---- Reading passage


    He will send the webbing for testing.

    Consider using carabiners to connect Spectra/Dyneema slings to each other, especially for any fixing/rappelling/toproping purposes.

    The deal is that the testing done shows that the webbing is weakened, but still way strong for bodyweight use. The age is also pretty irrelevant, John's webbing was just a few months old.

    John emailed me this from darkest Arizona:

    Dyneema sling failure under very low load when girth hitched 10-19- 06

    On Oct 19th I experienced a partial rappel anchor failure when a Dyneema sling used as part of the anchor broke at the point where it was girth hitched to a wider Spectra sling. The anchor was set on Oct 15th, 30 feet back from the top of the cliff and used only for rappels and was never subject to any sudden impacts. The anchor was equalized for the direction of pull with the girth hitched point of failure on one side. In theory this part of the anchor should have only been subject to half the loads, however because the equalization point was a clove hitch it is possible that one side could have taken the full load (body weight only) if the angle of the rope changed. The rappel line was a static rope and I was using a Grigri as my rappel device. Where the rope ran over the lip of the cliff it was padded with a piece of carpet. Every morning the anchor was inspected for soundness (especially any chewing by rodents) and seemed sound. When loaded, the Dyneema sling was suspended in mid- air with absolutely no contact with the rock to cause abrasion. The anchor was rappelled on a total of seven times (sling failed on 7th rap). As we were cleaning routes, the time of rappels varied from about 10 minutes to one hour. There was a small amount of rain on the 17th and possibly some showers on the 18th, however the rappel line felt dry on the 19th. The failed sling was in use less than one year and showed no signs of damage prior to this incident. The girth hitch feels quite tight after the break. When the sling finally failed I was partway down a slab with multiple points of contact between the rope and the rock to reduce the force on the anchor. I was stationary at the time and suddenly dropped a foot when the sling broke. The point where the Dyneema failed was Dyneema pinching Dyneema and not in contact with the Spectra (see photos). The Dyneema sling that broke was an 8mm Mammut runner. The sling it was girth hitched to was a 5/8-inch Misty Mountain Spectra runner. The broken ends of the Dyneema feel soft, not fused.

--------
---- Data for analysis

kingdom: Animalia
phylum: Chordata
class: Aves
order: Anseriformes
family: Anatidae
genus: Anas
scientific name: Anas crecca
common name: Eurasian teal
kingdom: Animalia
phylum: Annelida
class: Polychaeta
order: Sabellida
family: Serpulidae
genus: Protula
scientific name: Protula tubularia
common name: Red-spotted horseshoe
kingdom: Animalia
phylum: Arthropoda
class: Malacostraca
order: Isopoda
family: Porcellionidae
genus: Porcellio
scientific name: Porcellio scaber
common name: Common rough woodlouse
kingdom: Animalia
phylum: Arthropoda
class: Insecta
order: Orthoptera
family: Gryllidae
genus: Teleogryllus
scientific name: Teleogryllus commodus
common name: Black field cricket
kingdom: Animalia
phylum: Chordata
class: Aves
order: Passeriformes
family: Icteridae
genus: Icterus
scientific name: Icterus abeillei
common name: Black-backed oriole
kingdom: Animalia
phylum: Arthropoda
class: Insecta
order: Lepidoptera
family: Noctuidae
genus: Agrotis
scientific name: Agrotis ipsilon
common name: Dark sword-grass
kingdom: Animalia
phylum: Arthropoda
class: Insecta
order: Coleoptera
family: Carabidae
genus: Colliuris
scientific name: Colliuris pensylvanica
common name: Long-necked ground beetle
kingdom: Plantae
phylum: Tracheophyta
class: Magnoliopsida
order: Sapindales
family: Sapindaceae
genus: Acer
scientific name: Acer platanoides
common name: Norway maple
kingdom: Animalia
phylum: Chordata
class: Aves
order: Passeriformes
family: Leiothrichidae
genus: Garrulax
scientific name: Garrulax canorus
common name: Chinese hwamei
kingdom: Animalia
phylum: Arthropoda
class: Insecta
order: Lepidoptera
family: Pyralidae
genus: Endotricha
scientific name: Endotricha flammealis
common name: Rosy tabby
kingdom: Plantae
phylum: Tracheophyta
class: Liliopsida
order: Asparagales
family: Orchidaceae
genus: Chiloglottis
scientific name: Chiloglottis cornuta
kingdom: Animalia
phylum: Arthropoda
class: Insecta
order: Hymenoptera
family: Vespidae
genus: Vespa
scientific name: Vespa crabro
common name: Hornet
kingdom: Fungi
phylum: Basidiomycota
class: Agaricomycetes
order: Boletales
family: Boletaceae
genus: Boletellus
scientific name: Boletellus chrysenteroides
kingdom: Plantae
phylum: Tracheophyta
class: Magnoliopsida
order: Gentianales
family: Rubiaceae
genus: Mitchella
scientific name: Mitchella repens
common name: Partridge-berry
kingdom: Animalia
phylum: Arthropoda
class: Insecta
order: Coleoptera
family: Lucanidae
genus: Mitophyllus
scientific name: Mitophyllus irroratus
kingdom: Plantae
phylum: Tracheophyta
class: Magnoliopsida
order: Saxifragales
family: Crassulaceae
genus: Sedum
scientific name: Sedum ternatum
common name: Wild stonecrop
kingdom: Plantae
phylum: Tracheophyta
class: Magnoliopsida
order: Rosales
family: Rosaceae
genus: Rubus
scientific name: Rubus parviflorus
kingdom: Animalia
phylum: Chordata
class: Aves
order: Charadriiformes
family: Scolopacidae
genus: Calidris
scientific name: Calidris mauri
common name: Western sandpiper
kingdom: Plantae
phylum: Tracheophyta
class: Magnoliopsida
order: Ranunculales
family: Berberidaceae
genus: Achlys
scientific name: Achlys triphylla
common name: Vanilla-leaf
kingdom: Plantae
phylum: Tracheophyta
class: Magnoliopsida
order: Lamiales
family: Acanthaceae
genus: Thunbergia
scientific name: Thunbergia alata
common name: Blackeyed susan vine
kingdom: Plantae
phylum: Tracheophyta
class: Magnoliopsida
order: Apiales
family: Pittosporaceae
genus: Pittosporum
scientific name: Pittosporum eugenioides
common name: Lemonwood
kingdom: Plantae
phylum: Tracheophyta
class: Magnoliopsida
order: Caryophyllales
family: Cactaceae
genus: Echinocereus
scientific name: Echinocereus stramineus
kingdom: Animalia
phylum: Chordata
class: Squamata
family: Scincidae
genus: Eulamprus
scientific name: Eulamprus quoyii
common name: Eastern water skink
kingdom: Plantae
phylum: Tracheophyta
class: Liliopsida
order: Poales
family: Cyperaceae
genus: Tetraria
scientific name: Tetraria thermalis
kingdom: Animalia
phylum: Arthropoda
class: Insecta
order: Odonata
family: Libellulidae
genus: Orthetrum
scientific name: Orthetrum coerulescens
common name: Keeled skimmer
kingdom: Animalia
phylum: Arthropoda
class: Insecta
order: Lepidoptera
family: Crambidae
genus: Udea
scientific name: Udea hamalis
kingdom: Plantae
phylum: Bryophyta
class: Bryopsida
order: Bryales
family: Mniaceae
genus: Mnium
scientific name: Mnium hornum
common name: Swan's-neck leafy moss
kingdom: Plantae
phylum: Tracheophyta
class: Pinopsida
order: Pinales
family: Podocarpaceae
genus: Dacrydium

--------

- Your assignment: Write the next part of the Dyneema sling failure report, picking up after its last sentence.

- Task response:
    What factors might have increased the load beyond body weight?

    * Pendulums across the face, about 10 foot lateral swing at most, 30 feet below the point the rope ran over the top of face. * Extra force applied when prying loose blocks of with a prybar. In theory this force could not exceed the amount I could deadlift. In this situation I don't beleive I ever exerted more than 100 pounds of additional downward force on the rope. * Sudden drops onto rappel line after it was unweighted when standing on ledges. At times the rap line was partially unweighted, but because I am nervous/careful when it comes to ropework I always sucked up the rope through the Grigri before reweighting it. * Extra weight of bolting gear, prybar, etc, about 40 pounds at most.

    I don't believe any of the above factors is significant, especially since all of these take place below the lip where the friction of the rope on the lip would reduce the load on the anchor.

    At times the sling may have been stored in the same pack as a Bosch battery. Is there any evidence that NiCad cells emit anything that can damage Dyneema?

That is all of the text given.